Bethania Community, Winston-Salem Heritage Sites

Bethania Community site in Winston-Salem; credit Visit Winston-Salem

Winston-Salem Heritage Sites

Winston-Salem Heritage Sites include a wide base of black churches for a city of its size.

St. Paul United Methodist Church
DESCRIPTION: Formed in 1871 and moved to its present site near Depot Street School in 1879, the church has played a major role in guiding and reassuring African Americans from Reconstruction Era through the Civil Rights Movement.
SUNDAY WORSHIP: 11a
ADDRESS: 2400 Dellabrook Road, Winston-Salem, NC MAP
PHONE: 336-723-4531
WEBSITE: http://www.stpaulumcws.org

St.
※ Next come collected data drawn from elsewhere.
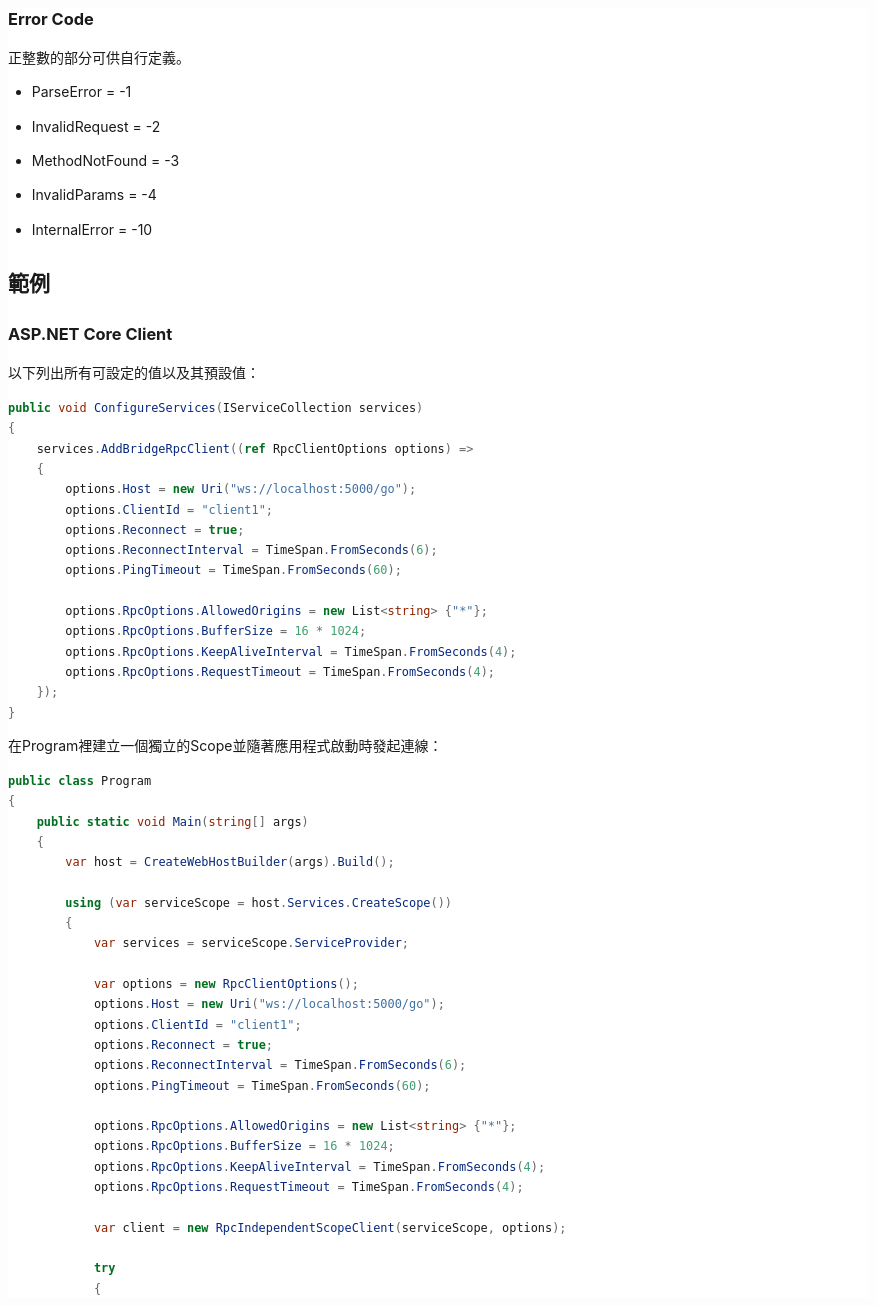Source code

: ### Error Code

正整數的部分可供自行定義。

- ParseError = -1

- InvalidRequest = -2

- MethodNotFound = -3

- InvalidParams = -4

- InternalError = -10
  
## 範例
  
### ASP.NET Core Client
以下列出所有可設定的值以及其預設值：
```C#
public void ConfigureServices(IServiceCollection services)
{
    services.AddBridgeRpcClient((ref RpcClientOptions options) =>
    {
        options.Host = new Uri("ws://localhost:5000/go");
        options.ClientId = "client1";
        options.Reconnect = true;
        options.ReconnectInterval = TimeSpan.FromSeconds(6);
        options.PingTimeout = TimeSpan.FromSeconds(60);
       
        options.RpcOptions.AllowedOrigins = new List<string> {"*"};
        options.RpcOptions.BufferSize = 16 * 1024;
        options.RpcOptions.KeepAliveInterval = TimeSpan.FromSeconds(4);
        options.RpcOptions.RequestTimeout = TimeSpan.FromSeconds(4);
    });
}
```
  
在Program裡建立一個獨立的Scope並隨著應用程式啟動時發起連線：
  
```C#
public class Program
{
    public static void Main(string[] args)
    {
        var host = CreateWebHostBuilder(args).Build();
  
        using (var serviceScope = host.Services.CreateScope())
        {
            var services = serviceScope.ServiceProvider;

            var options = new RpcClientOptions();
            options.Host = new Uri("ws://localhost:5000/go");
            options.ClientId = "client1";
            options.Reconnect = true;
            options.ReconnectInterval = TimeSpan.FromSeconds(6);
            options.PingTimeout = TimeSpan.FromSeconds(60);

            options.RpcOptions.AllowedOrigins = new List<string> {"*"};
            options.RpcOptions.BufferSize = 16 * 1024;
            options.RpcOptions.KeepAliveInterval = TimeSpan.FromSeconds(4);
            options.RpcOptions.RequestTimeout = TimeSpan.FromSeconds(4);

            var client = new RpcIndependentScopeClient(serviceScope, options);

            try
            {
```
James AME Church
DESCRIPTION: A loosely-knit congregation at its 1877 inception, the church found permanence for its congregation when it organized under AME bishop leadership in 1882. The church remains a force for social change and comfort.
SUNDAY WORSHIP: 10a
ADDRESS: 1501 Patterson Avenue, Winston-Salem, NC MAP
PHONE: 336-724-3865
WEBSITE: http://www.st-james1501ws.com

Lloyd Presbyterian Church
DESCRIPTION: Founded in 1886 by Northern missionaries outreaching to African Americans; one of the oldest Black churches in the region and on the National Register of Historic Places.
SUNDAY WORSHIP: 11:30a
ADDRESS: 748 Chestnut Street, Winston-Salem, NC MAP
PHONE: none listed
WEBSITE: http://lloydpres.com

Goler Memorial AME Zion Church
DESCRIPTION: Established in 1881, it is one of several in the region listed on the National Register of Historic Places; Goler takes its name from Dr. W.H. Goler who briefly served as pastor and donated land for the present church site in 1886.
SUNDAY WORSHIP: 11a
ADDRESS: 630 Patterson Avenue, Winston-Salem, NC MAP
PHONE: 336-724-9411
WEBSITE: none

Bethania Community
DESCRIPTION: The second of the villages of Wachovia, Bethania, was laid out in 1759, in part to deal with the crowded conditions brought on by refugees; After only 13 years in the wilderness, some 166 people lived in the two communities; it later became known as a slave community.
ADDRESS: Bethania Road at Bethania Rural Hall Road, Winston-Salem, NC MAP

Old Salem
DESCRIPTION: There are many still standing structures that housed African Americans as residents or workers during the times of the Moravian congregation, including the Davy House, Single Brothers House, Miksh House, Volger House, and Salem Tavern. This town is also notable for schools and other public facilities that featured integrated settings nothing less than extraordinary for the South. God’s Acre cemetery in the 1770s buried Moravians of African descent side-by-side with Moravians of European descent and Salem Academy and College admitted its first African American female in 1785. Juxtaposed against the more enlightened treatment of humanity in Old Salem, one can also point to Happy Hill just east of St Philips Church where the first enslaved people in the region were kept by Dr. Frederick Henry Schuman in 1816.
ADDRESS: south of downtown Winston-Salem, NC MAP

African Moravian Church
DESCRIPTION: A log cabin church was built here in Old Salem in 1823, a year after their separate congregation was established due to exclusion by the European Moravian congregation from the nearby Home Moravian Church. This edifice is the nation’s oldest African American Moravian congregation. The church briefly served as a Freedmen’s hospital after the Civil War. It has been reconstructed as a historic site.
ADDRESS: Church Street just before it bends into Race Street, Winston-Salem, NC MAP

St. Philip’s Moravian Church
DESCRIPTION: Adjacent to the African Moravian Church site, St Philips was constructed in 1861 and is the oldest still standing African American Moravian church; several anthropological digs are still underway at this National Historic Site.
ADDRESS: Church Street in Old Salem, NC MAP

Simon G. Atkins House
DESCRIPTION: Built-in 1893 by Dr. Atkins, founder of Slater Industrial Academy, this house was the first constructed in the Columbia Heights black community; it is a local historic landmark. It is now part of Winston-Salem State University.
ADDRESS: 346 Atkins Street, Winston-Salem, NC MAP

A Robinson Building
DESCRIPTION: Built-in 1941, this rare surviving structure anchored the Black business community during segregation. It housed a funeral home until the 1980s. Now it’s listed on the National Register of Historic Places.